Singh dissembled. The government shouldn’t have bought the project in the first place. Now they would have to assess the value of it and find some “prudent way” to divest themselves from it. In any case, Singh said, public money shouldn’t go to fossil fuel infrastructure.
And then, with time running short in the segment, Lynch moved on to another topic.
Opinion: "The choice is not between the Liberal government’s pipeline project and no pipeline projects at all. It’s between the Liberal approach and a question mark" - @theturner
So what to make of this? From the point of view of a prominent campaign media hit, Singh did very well. He stuck to his platform, didn’t get cornered into saying anything too specific about the controversial pipeline issue, voiced his opposition firmly without sounding too cavalier about it all. And then he moved on. Because when you are the leader of the third party with no shot at becoming prime minister of Canada in a week’s time, you can skate past a huge, knotty issue like that. The next Canadian government can’t, though. And this is why Singh’s quick pivot and deke sets the country’s choice in clear relief.
On the campaign trail, Singh and the other party leaders can make all kinds of firm stances and lacquer their platforms in all manner of unalloyed virtue. Singh can claim, for example, that he would only invest in clean and renewable energy, and green-minded voters can imagine sacks of cash floating cartoon-like away from a pipeline project in Burnaby to wind turbines and solar panels across the nation. Singh doesn’t need to explain what he would say to a union representative whose welders have been put out of work or how we explain his stance to someone preparing to retire who just watched their RRSPs plummet in value.
In other words, Singh doesn’t have to answer the question in full, because there will not be an NDP government in a week.
There may, however, be a new Liberal government, and Justin Trudeau has already answered these questions. And his necessarily compromised answers make easy targets.

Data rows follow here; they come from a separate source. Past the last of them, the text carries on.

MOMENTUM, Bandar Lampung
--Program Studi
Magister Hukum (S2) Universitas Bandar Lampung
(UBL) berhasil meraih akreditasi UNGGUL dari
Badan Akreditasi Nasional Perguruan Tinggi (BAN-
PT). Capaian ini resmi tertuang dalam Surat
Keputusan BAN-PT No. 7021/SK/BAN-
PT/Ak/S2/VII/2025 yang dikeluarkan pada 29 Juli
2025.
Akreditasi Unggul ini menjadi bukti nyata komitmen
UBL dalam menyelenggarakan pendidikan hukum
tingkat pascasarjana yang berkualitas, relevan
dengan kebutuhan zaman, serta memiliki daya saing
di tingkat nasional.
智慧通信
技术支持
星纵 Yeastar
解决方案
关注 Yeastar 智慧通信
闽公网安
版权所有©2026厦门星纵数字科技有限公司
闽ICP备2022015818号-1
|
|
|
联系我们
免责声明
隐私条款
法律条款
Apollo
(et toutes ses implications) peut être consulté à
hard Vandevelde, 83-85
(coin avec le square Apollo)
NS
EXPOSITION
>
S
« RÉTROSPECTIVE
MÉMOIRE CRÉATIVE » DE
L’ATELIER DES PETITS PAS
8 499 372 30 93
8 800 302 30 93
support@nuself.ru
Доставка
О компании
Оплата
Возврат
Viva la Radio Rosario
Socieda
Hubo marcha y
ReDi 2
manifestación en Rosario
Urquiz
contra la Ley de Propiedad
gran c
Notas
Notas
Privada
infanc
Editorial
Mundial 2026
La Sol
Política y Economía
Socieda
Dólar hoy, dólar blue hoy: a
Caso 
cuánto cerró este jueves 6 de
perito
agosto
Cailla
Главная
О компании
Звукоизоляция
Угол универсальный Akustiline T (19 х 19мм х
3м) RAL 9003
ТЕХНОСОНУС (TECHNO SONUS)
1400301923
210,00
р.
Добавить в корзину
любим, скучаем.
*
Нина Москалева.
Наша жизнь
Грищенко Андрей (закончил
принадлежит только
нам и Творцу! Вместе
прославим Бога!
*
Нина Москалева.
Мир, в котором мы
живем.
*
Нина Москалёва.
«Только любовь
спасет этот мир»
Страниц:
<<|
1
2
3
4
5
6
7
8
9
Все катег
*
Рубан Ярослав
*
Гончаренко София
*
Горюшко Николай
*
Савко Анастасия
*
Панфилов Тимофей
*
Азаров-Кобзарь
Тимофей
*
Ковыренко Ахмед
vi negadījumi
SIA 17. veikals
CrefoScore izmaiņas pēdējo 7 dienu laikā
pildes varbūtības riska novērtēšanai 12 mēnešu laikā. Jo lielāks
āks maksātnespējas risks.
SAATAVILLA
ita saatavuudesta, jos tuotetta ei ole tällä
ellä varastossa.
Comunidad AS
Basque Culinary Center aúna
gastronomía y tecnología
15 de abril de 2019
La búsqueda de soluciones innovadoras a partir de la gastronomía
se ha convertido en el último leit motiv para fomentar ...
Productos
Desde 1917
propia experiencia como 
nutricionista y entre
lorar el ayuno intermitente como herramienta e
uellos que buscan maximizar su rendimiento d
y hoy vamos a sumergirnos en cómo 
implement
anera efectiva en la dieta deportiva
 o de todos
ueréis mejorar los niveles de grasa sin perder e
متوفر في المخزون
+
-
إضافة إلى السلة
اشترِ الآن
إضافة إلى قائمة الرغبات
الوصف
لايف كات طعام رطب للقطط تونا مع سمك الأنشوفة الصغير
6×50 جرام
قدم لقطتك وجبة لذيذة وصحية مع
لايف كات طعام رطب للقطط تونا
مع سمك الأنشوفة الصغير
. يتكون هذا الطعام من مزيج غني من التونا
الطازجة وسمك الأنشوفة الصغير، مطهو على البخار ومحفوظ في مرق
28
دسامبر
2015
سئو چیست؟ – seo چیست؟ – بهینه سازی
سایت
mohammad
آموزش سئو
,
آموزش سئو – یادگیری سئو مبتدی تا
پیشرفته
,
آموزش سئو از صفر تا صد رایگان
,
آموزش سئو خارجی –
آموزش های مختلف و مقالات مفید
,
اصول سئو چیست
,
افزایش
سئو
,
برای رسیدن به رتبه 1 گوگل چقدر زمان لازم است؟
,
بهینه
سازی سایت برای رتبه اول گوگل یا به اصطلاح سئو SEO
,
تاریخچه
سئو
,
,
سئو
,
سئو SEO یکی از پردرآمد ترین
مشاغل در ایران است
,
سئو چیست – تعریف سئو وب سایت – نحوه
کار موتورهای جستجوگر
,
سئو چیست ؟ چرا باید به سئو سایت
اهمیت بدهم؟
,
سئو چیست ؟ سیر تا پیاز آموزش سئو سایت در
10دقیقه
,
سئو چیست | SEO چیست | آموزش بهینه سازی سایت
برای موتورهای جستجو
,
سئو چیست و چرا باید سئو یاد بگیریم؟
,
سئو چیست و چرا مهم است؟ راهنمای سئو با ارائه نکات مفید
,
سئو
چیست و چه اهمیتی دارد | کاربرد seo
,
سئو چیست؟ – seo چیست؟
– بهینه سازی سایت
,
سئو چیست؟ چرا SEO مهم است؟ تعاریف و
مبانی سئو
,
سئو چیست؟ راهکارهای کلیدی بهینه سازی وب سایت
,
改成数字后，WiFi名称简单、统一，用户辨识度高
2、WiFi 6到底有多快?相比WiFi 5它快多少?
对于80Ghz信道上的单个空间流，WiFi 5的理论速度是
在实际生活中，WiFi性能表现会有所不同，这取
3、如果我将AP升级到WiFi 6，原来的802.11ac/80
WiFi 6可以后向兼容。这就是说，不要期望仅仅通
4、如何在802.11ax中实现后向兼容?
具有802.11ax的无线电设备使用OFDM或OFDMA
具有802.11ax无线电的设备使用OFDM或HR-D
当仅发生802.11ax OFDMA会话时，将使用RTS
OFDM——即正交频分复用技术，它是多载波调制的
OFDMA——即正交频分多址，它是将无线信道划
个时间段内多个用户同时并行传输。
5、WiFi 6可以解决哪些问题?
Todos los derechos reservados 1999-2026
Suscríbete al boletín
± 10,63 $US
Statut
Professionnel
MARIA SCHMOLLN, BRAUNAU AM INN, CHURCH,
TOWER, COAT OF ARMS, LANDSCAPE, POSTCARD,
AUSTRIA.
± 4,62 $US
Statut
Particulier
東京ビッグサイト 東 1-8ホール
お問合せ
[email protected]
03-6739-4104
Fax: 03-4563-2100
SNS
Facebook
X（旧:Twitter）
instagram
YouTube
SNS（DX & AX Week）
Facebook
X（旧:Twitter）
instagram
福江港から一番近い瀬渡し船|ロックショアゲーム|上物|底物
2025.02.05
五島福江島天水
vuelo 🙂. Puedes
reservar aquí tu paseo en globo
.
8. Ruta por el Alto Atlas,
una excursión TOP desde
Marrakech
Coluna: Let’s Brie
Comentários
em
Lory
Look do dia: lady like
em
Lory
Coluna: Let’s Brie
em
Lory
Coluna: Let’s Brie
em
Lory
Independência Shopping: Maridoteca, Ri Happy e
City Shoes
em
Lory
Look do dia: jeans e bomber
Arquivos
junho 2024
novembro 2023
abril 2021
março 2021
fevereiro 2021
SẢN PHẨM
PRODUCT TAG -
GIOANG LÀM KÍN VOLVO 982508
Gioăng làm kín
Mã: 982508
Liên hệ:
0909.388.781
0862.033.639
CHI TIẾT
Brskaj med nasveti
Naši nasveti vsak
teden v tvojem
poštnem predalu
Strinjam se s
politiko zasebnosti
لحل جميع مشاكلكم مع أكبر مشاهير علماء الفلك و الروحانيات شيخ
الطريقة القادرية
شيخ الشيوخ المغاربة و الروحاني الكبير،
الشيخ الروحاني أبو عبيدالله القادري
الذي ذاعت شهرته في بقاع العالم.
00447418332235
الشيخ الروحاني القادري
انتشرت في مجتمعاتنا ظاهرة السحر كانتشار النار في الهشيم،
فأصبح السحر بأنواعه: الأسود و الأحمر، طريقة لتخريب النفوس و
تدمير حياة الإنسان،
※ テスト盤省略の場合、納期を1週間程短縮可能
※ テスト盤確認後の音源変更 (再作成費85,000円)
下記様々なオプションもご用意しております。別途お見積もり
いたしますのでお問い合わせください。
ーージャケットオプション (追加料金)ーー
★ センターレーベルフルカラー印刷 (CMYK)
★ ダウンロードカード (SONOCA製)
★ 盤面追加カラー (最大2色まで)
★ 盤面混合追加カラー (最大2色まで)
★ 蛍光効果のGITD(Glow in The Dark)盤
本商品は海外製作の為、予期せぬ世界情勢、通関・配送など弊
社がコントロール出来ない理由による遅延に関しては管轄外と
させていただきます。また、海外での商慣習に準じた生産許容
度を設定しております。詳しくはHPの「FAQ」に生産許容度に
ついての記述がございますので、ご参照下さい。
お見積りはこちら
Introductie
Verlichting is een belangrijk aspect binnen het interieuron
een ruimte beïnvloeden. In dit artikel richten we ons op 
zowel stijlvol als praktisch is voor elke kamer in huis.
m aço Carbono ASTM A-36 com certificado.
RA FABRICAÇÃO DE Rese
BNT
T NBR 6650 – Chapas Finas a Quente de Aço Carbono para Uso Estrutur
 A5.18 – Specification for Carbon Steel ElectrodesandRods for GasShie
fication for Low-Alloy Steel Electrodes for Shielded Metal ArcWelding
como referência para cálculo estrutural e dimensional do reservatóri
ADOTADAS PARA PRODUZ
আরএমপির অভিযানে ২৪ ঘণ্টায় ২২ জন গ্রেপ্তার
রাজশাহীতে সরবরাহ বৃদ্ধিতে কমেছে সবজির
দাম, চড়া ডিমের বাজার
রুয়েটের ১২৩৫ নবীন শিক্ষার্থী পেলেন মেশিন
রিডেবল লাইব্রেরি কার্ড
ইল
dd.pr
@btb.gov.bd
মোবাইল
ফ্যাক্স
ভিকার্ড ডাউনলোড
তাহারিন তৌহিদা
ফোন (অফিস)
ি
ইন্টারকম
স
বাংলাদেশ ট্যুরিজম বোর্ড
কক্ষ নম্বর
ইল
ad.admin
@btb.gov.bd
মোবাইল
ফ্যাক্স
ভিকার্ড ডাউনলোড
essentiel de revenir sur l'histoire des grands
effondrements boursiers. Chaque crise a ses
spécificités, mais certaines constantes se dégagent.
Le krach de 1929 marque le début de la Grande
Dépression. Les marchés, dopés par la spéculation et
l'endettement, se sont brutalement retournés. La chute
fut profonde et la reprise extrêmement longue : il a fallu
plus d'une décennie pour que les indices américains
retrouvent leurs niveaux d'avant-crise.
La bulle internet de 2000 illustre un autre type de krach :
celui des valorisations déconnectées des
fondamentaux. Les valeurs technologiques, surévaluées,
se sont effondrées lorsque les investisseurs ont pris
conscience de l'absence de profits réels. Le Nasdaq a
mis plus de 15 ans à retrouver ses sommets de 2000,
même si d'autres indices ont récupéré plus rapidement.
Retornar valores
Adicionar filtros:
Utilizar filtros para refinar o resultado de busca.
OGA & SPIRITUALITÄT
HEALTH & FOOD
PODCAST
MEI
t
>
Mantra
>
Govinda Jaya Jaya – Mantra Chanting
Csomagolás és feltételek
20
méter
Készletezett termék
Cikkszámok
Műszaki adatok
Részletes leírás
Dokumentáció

Trudeau’s government chose what they deemed to be the least bad option on Trans Mountain – they bought it to keep the project from collapsing and have since tried to get it built, in the hope that it would help keep the economy steady enough (and the voters on the right side of their big tent just content enough) to give them another mandate so they can keep working on their climate plan and everything else.
Their climate plan is, in my estimation, pretty close to as ambitious as a government in Canada today could hope to implement without fatally compromising their chances of re-election, which is the only way to keep enacting real climate policy when the main opposition only sneers contemptuously at the whole issue.
I also believe there’s nothing more important in this election than a national carbon price (and the rest of the Liberals’ necessarily compromised and not-yet-fast-enough climate plan) surviving one more election cycle. After that – when it fails to bring about economic ruin – it should be very hard to dislodge. I believe it was worth buying a pipeline to have a shot at making a carbon price a permanent feature of the national policy landscape. And that shot carries more weight for me than a vague, virtuous campaign-trail promise to invest only in renewable energy.
This is not an argument against voting for the NDP or anyone else in any given riding, so much as a clarification regarding the choice voters face on climate policy. The choice is not between the Liberal government’s pipeline project and no pipeline projects at all. It’s between the Liberal approach and a question mark. The question mark is understandably enticing. For the NDP and the Greens, it could mean more power than they’ve ever wielded before on the climate front. It could also mean no power – and no serious climate plan – at all.